Some warn it would return America to the “spoils system” that existed
before the neutral civil service, where public sector jobs were rewards
to be doled out to political supporters. But the conservative ascendancy
now belongs to those who can best align their ideologies with Trump’s
grievances.
Control is still an illusion
The activist conservative think-tank Heritage Foundation boasts
that “the left is right to fear our plan to gut the federal
bureaucracy”. The mass firing of political enemies fits well with
Trump’s focus on “retribution”. But Heritage and other organisations are selling an illusion that is likely to leave Trump or any other president frustrated.
It’s easy to blame scheming bureaucrats and administration “traitors”

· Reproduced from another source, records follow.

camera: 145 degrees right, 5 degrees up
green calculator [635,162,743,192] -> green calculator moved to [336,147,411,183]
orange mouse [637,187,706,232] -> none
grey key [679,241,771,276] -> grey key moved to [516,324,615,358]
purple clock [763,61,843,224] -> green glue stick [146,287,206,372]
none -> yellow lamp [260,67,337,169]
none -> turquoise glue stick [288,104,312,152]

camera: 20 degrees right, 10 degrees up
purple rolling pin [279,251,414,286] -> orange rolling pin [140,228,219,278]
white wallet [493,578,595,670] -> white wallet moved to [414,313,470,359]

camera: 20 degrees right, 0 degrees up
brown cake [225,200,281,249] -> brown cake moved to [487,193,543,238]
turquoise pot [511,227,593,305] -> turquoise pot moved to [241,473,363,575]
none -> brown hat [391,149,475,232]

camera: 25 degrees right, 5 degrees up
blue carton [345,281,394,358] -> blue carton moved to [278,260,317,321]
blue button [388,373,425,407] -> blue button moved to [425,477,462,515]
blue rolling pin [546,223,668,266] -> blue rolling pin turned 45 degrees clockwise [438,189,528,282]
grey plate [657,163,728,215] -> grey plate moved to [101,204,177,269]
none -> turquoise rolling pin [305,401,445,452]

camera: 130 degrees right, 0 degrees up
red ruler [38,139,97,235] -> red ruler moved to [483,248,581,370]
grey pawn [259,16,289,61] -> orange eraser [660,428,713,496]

for the failures of Trump’s first term. The reality is that all recent
presidents have faced the same intractable problem: it is increasingly
difficult to get any major legislation through a polarised Congress. It is the failure to legislate that forces presidents to rely on inherently flimsy executive orders.
Trump also had the problem that much of what he wanted to was illegal. While his allies are now searching for administration lawyers who “are willing to use theories that more establishment lawyers would reject”, Trump would also need the cooperation of judges to implement plans such as “strong ideological screening” of immigrants.
The hundreds of judges that Trump appointed to federal courts, including three Supreme Court justices, have certainly made it easier to pursue a conservative political agenda. But they wouldn’t help Trump when it came to the issue he cared about most: overturning the results of the 2020 election.
Trump may find that the lifetime appointments from his first term
have created a new conservative legal establishment that can help his
allies but is at odds with his personal ambitions.
Various biographers
of Trump have suggested he will never be satisfied with any level of
power or prestige. He is unlikely to get what he wants out of a second
term in the White House. But plenty of others will see it as a great
opportunity to settle longstanding scores.